TÜİK’in yayımladığı Kasım 2024 Hanehalkı İşgücü Araştırması (HİA) sonuçları, Türkiye’nin işgücü piyasasında dikkat çekici bir tablo ortaya koyuyor. Mevsim etkisinden arındırılmış dar tanımlı işsizlik oranı yüzde 8,6’ya düşmüş gibi görünse de, geniş tanımlı işsizlik oranı (âtıl işgücü) yüzde 28,2 gibi çarpıcı bir seviyeye yükseldi. Bu oran, Türkiye’de işsizlik meselesinin dar tanımlı göstergelerin ötesinde daha derin bir yapısal sorun olduğuna işaret ediyor.
Dar ve Geniş Tanımlı İşsizlik Arasındaki Fark Büyüyor
TÜİK verilerine göre, dar tanımlı işsiz sayısı Kasım 2024 itibarıyla 3 milyon 72 bin kişi olarak hesaplanırken, DİSK-AR tarafından yapılan geniş tanımlı işsizlik hesaplaması bu sayıyı 11 milyon 436 bin kişi olarak ortaya koyuyor. Aradaki uçurum son iki yılda daha da büyüdü. 2022 Kasım ayında dar tanımlı işsizlik oranı yüzde 10,2 ve geniş tanımlı işsizlik oranı yüzde 20,8 iken, bu makas 2023’te yüzde 9,0 ve yüzde 22,6’ya, 2024’te ise yüzde 8,6 ve yüzde 28,2’ye ulaştı.
Geniş tanımlı işsizlik oranlarının yüzde 28,2’ye ulaşması, pandemi dönemindeki yüzde 28-30 seviyelerini anımsatıyor. Oysa pandemi öncesinde, 2014-2020 arasında geniş tanımlı işsizlik oranı yüzde 15-20 bandında seyrediyordu. Pandemi ile birlikte bu oran yüzde 25’in üzerine çıkmış ve şimdi tekrar benzer seviyelere yükselmiş durumda. Bu durum, ekonomik toparlanmanın yüzeysel kaldığını ve istihdam piyasasında yapısal sorunların çözülmediğini ortaya koyuyor.

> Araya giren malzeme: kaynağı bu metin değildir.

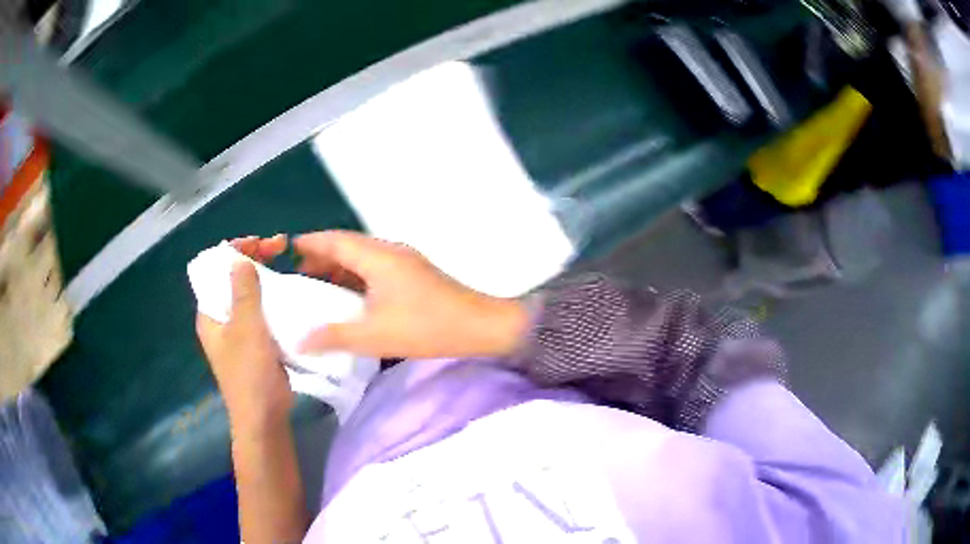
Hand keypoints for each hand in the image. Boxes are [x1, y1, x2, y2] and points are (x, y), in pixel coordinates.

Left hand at [196, 235, 291, 429]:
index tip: (262, 242)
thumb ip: (243, 293)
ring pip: (249, 293)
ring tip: (287, 265)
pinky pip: (261, 310)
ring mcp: (238, 331)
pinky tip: (289, 293)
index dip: (236, 250)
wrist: (264, 418)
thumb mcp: (246, 330)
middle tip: (281, 248)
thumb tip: (239, 259)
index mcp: (210, 313)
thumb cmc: (250, 374)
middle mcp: (220, 318)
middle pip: (233, 277)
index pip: (216, 269)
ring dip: (265, 276)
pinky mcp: (255, 341)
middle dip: (254, 258)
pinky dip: (272, 296)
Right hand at [292, 231, 528, 358]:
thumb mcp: (374, 335)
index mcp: (377, 257)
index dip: (308, 243)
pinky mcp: (414, 274)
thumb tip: (300, 341)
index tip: (286, 251)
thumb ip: (333, 337)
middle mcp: (389, 251)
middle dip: (321, 257)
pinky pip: (376, 268)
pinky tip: (351, 299)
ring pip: (362, 257)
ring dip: (340, 268)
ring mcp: (405, 261)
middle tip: (298, 276)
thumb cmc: (427, 327)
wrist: (481, 326)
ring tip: (318, 288)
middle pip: (347, 246)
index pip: (334, 240)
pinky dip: (357, 278)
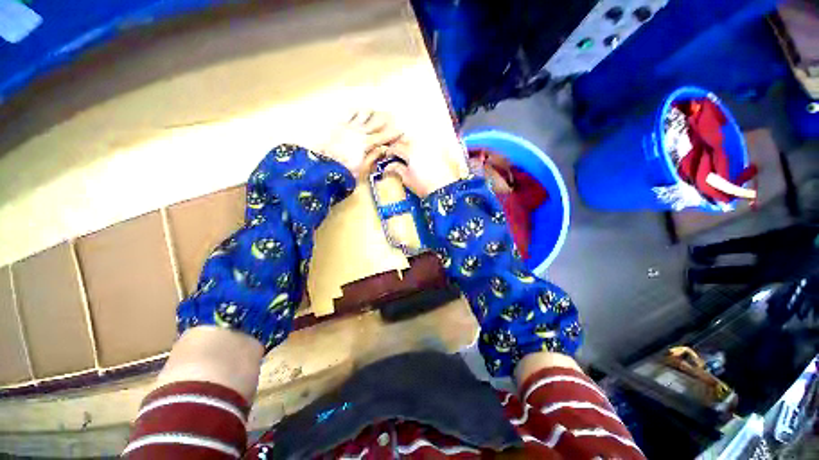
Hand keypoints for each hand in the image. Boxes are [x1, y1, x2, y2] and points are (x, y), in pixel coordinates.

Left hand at [321, 110, 402, 177]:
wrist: (325, 165)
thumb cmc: (346, 169)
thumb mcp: (363, 167)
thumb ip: (373, 156)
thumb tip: (383, 149)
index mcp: (366, 143)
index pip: (383, 137)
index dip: (393, 134)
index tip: (402, 130)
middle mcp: (359, 132)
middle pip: (374, 122)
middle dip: (384, 119)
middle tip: (391, 115)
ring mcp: (348, 127)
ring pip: (361, 115)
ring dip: (369, 112)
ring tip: (373, 110)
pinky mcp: (338, 126)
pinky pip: (347, 115)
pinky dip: (354, 111)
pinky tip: (356, 108)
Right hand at [383, 137, 460, 196]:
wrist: (445, 189)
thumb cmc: (424, 185)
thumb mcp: (407, 178)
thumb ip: (396, 169)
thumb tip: (388, 166)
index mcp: (410, 151)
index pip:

Resmi Veriler İle Gerçek Durum Arasındaki Uçurum
Dar tanımlı işsizlik oranındaki düşüş, yüzeyde olumlu bir tablo çizse de, geniş tanımlı işsizlikteki artış, iş gücünün önemli bir bölümünün işsizlik, eksik istihdam veya iş aramaktan vazgeçme gibi sorunlarla karşı karşıya olduğunu gösteriyor. Dar tanımlı işsizlik sayısı son iki yılda 491 bin kişi azalırken, geniş tanımlı işsiz sayısının aynı dönemde 3 milyon 569 bin kişi artması, ekonomide derinleşen eşitsizlikleri gözler önüne seriyor.
Bu veriler, Türkiye işgücü piyasasının daha geniş perspektiften analiz edilmesi gerektiğini gösteriyor. Özellikle geniş tanımlı işsizlik oranlarındaki artış, resmi işsizlik oranlarının ötesinde ekonomik sıkıntıların sürdüğünü ve pandemi sonrası toparlanma sürecinin kırılganlığını ortaya koyuyor. Uzun vadeli çözümler için işgücü piyasasında yapısal reformlar, istihdam artırıcı politikalar ve iş gücünün niteliğini artıracak yatırımlar kritik öneme sahip. Aksi halde, geniş tanımlı işsizlikteki artış, ekonomik büyümenin kapsayıcılığını ve sürdürülebilirliğini tehdit etmeye devam edecek.